GECE GÜNEŞİ | İLK VE SON

4.3K 243 38
                                    

İrileşmiş gözlerimle şok içinde Evran'a bakıyordum. O da ne yapacağını bilemez bir şekilde oturuyordu.

"Nil, ne yapalım?"

"Sen... Sen, git. Hadi git!" Evran sırıtarak ayağa kalktı ve üstünü düzeltti.

"Nereye gideyim Nil?"

"D-dolaba?" Hızla ayağa kalkıp dolabımı açtım ve Evran'ın kolundan tuttuğum gibi dolaba sürükledim.

"194 lük adamı, bu küçük dolaba sokmayı düşünmüyorsun değil mi güzelim?"

"Evran, hadi!" Annemlerin sesi git gide yaklaşıyordu, merdivenlerden çıkıyor olmalılardı. Evran derin bir nefes alıp zorlukla dolaba girdiğinde kapıyı sertçe kapatıp sırtımı dolaba verdim. Tam o anda kapı açılmıştı.

"Bebeğim?" Annem içeri girdiğinde yüzümde hala az önceki dehşetten iz vardı. Zorlukla gülümseyerek anneme baktım.

"Bir şey mi oldu?"

"Y-yok... Ben uyuyordum da, kapı sesi duyunca korktum. Erken gelmişsiniz."

"Evet, seni özledik." dedi babam içeri geçerken.

"Ee, sarılmayacak mısın?"

"S-sarılacağım tabi." Arkamı dönüp dolabın kapağına baktıktan sonra annemlere yavaşça ilerledim ve ikisine de sarıldım.

"Gel hadi, pizza aldık gelirken. Hem biraz sohbet ederiz."

"Tamam, olur." Hep beraber aşağı inip koltuğa oturduk. Annem pizza kutularını masaya koyduktan sonra kola doldurdu.

"Anlat bakalım, ne yaptın?"

"Asıl siz anlatın, tatil nasıldı?"

"Gayet güzeldi, tek eksik sendin. Seni çok özledik." dedi babam ve kolunu omzuma atıp beni kendisine çekti. Hafifçe gülümseyip başımı omzuna koydum.

"Ben de sizi çok özledim."

"Arkadaşların geldi mi eve?" İçtiğim kola boğazımda kalırken öksürmeye başlamıştım. Gelmez olurlar mı? Hatta siz gelmeseydiniz torununuz bile olacaktı!

"Nehir buradaydı işte, o kadar." Öksürerek kolamı masaya koydum.

"Nehir iyi bir kıza benziyor."

"Öyle..." Hafifçe gülümseyerek başımı salladığımda babam elini yanağıma götürüp hafifçe okşadı.

"Seni yalnız bıraktığımız için gerçekten çok üzgünüz."

"Baba, hiçbir sorun olmadı. Bugüne kadar gitmemeniz sorundu zaten, emin ol kendimi daha iyi hissettim."

Babama sarılıp yanağına ufak bir buse kondurdum.
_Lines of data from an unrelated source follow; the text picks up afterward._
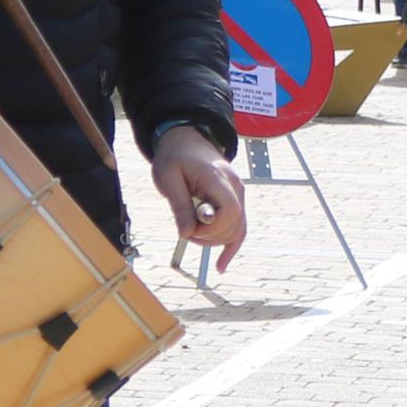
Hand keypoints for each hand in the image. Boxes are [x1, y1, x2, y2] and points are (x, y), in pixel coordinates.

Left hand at [151, 126, 245, 257]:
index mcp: (218, 178)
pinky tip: (220, 265)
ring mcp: (238, 193)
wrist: (185, 140)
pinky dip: (230, 246)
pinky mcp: (236, 200)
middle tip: (186, 231)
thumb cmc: (174, 158)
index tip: (188, 228)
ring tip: (192, 234)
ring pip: (237, 229)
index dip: (210, 229)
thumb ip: (179, 206)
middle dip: (209, 236)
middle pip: (233, 224)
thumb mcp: (167, 179)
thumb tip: (187, 234)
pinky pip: (239, 227)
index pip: (229, 212)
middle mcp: (235, 186)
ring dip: (215, 240)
Aynı şekilde anneme de sarıldıktan sonra aklıma gelen şeyle gözlerim şaşkınlıkla açıldı.

Evran'ı dolapta unutmuştum!

"Ay! Benim gitmem lazım."

"Nereye? Oturuyorduk."

"Odama... Resim çiziyordum da." Az önce uyuyordum demiştin Nil...

Dudağımı dişleyip tepkilerine baktım. Bir şey olduğunu anlamışlardı ama kurcalamamışlardı.

"Tamam kızım, biz çok yorgunuz dinleneceğiz."

"İyi uykular, sizi seviyorum." Bir şey demelerini beklemeden hızla merdivenlerden yukarı çıkıp odama girdim. Evran odada değildi, hala dolapta mıydı cidden?

Dolaba yaklaşıp kapağını açtım ve Evran'a baktım. Anında gülmeye başlarken elim karnıma gitmişti. Kolu bacağı birbirine girmiş, kıyafetlerin arasında masumca bana bakıyordu.